Bendesa Adat Tista, Nyoman Supardi, divonis satu tahun penjara oleh Pengadilan Negeri (PN) Tipikor Denpasar. Sementara bendahara desa adatnya, Kadek Budiasa, mendapat hukuman lebih berat, yakni satu tahun enam bulan penjara.
Keduanya terbukti bersalah atas kasus korupsi dana Bantuan Keuangan Khusus (BKK) Provinsi Bali.
"Menyatakan terdakwa terbukti secara sah melakukan tindak pidana korupsi. Menghukum terdakwa (Supardi) dengan pidana kurungan selama satu tahun," kata Hakim Ketua Heriyanti dalam sidang vonis di PN Denpasar, Senin (23/12/2024).
SCROLL TO CONTINUE WITH CONTENT
Supardi juga dijatuhi denda sebesar Rp 200 juta subsider dua bulan kurungan. Majelis hakim menyatakan Supardi melanggar Pasal 3 UU Tipikor juncto Pasal 55 Ayat 1 KUHP juncto Pasal 64 Ayat 1 KUHP. Ia dinyatakan bersalah karena membuat agenda kegiatan dan Rencana Anggaran Biaya (RAB) fiktif menggunakan dana BKK. Meski demikian, hakim mencatat bahwa Supardi tidak menikmati langsung uang hasil korupsi tersebut.
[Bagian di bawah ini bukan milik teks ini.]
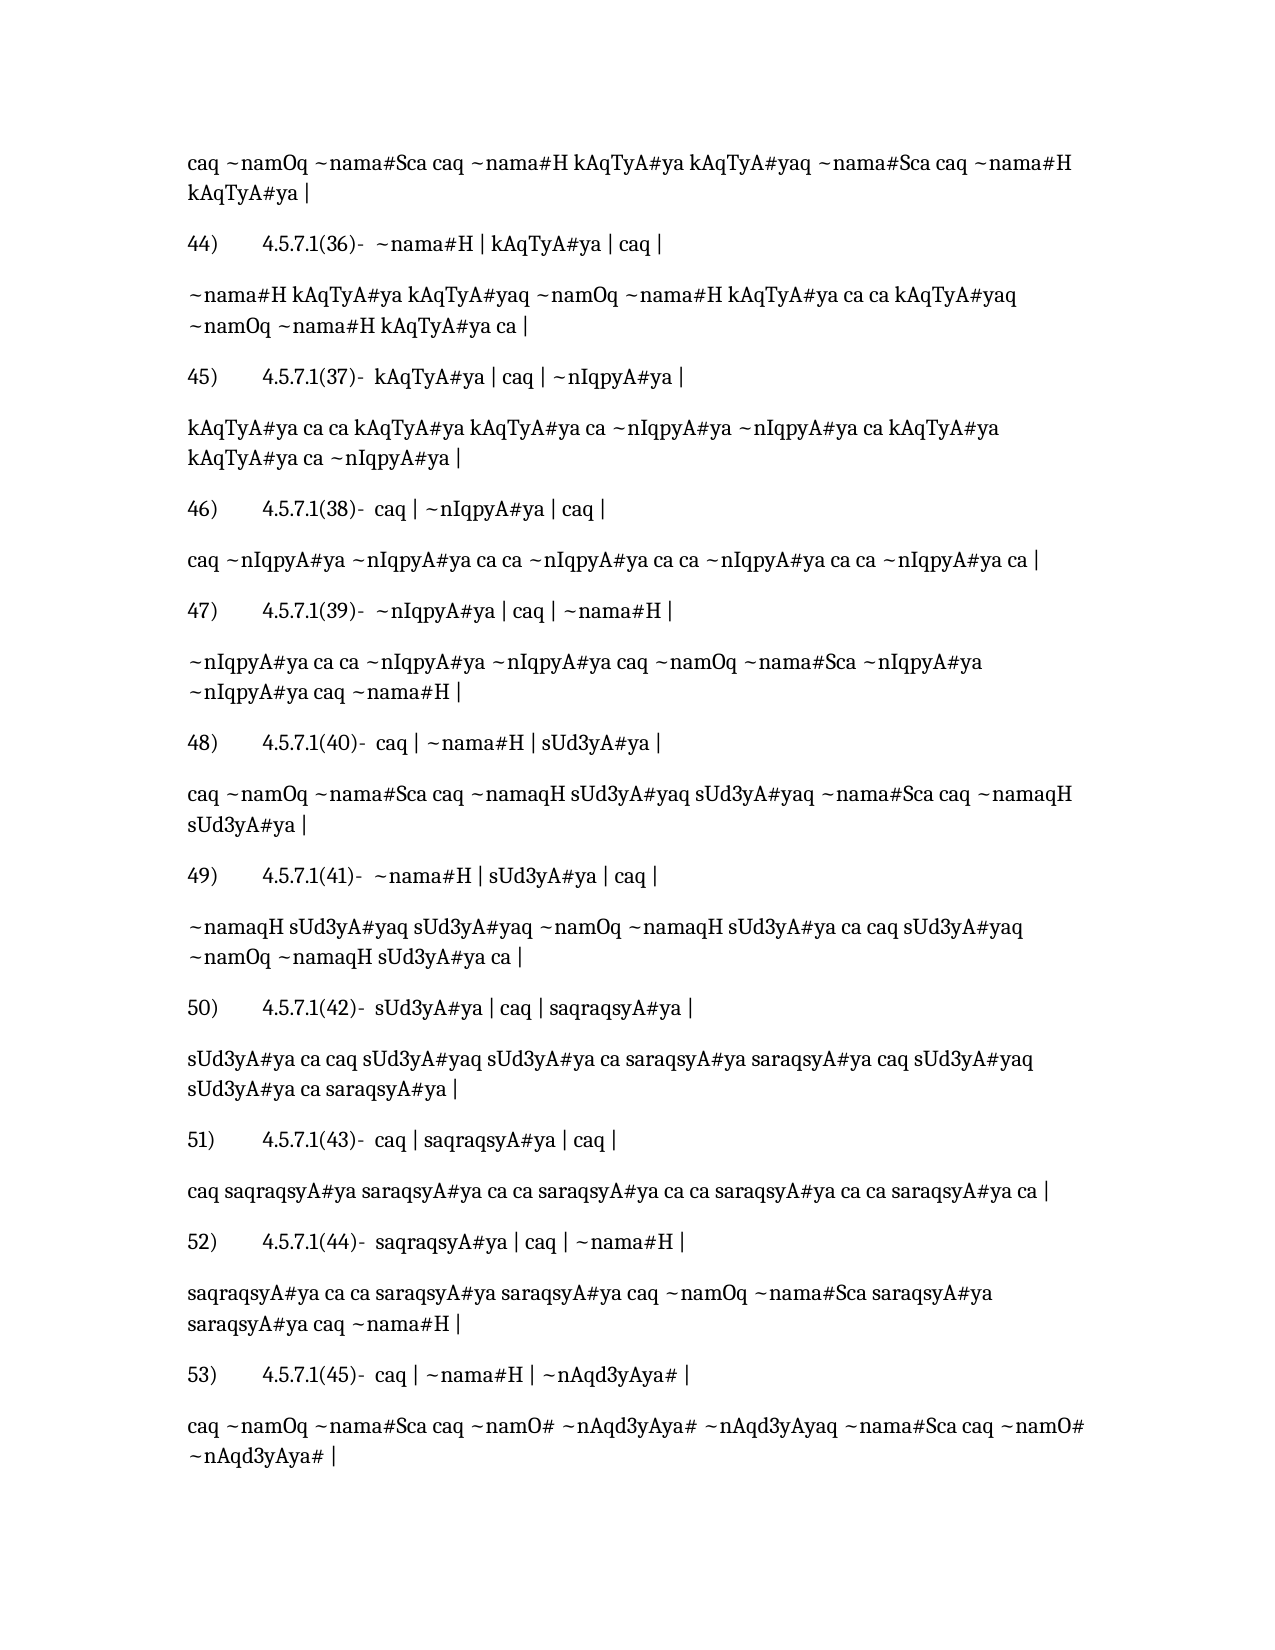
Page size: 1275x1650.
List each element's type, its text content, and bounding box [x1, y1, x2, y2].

text 44) 4.5.7.1(36)- ~nama#H | kAqTyA#ya | caq | [187, 231, 1087, 258]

Sementara itu, Kadek Budiasa terbukti menyalahgunakan dana BKK senilai Rp 218,9 juta untuk keperluan pribadi. Hakim juga mewajibkan Budiasa mengembalikan uang pengganti dengan jumlah yang sama.
Vonis terhadap kedua terdakwa lebih ringan dibandingkan tuntutan jaksa, yang sebelumnya menuntut lima tahun penjara untuk Supardi dan lima tahun enam bulan untuk Budiasa. Hakim mempertimbangkan bahwa keduanya telah melaksanakan tugas sesuai tupoksi meskipun terjadi penyimpangan.
Baik jaksa maupun tim kuasa hukum terdakwa menyatakan masih mempertimbangkan vonis tersebut.
Kasus ini bermula dari penyalahgunaan dana BKK Provinsi Bali sejak 2015 hingga 2021. Modus yang digunakan adalah pemalsuan laporan keuangan dan laporan pertanggungjawaban (LPJ) fiktif.
Salah satu contohnya adalah pembangunan tembok penyengker pura desa. Meski pembangunan tersebut menggunakan dana sumbangan warga sebesar Rp 130 juta, keduanya mencatatkan proyek itu sebagai hasil penggunaan dana BKK.
Berdasarkan hasil persidangan, kerugian negara yang terbukti mencapai Rp 256,4 juta, lebih rendah dari dugaan awal sebesar Rp 437 juta.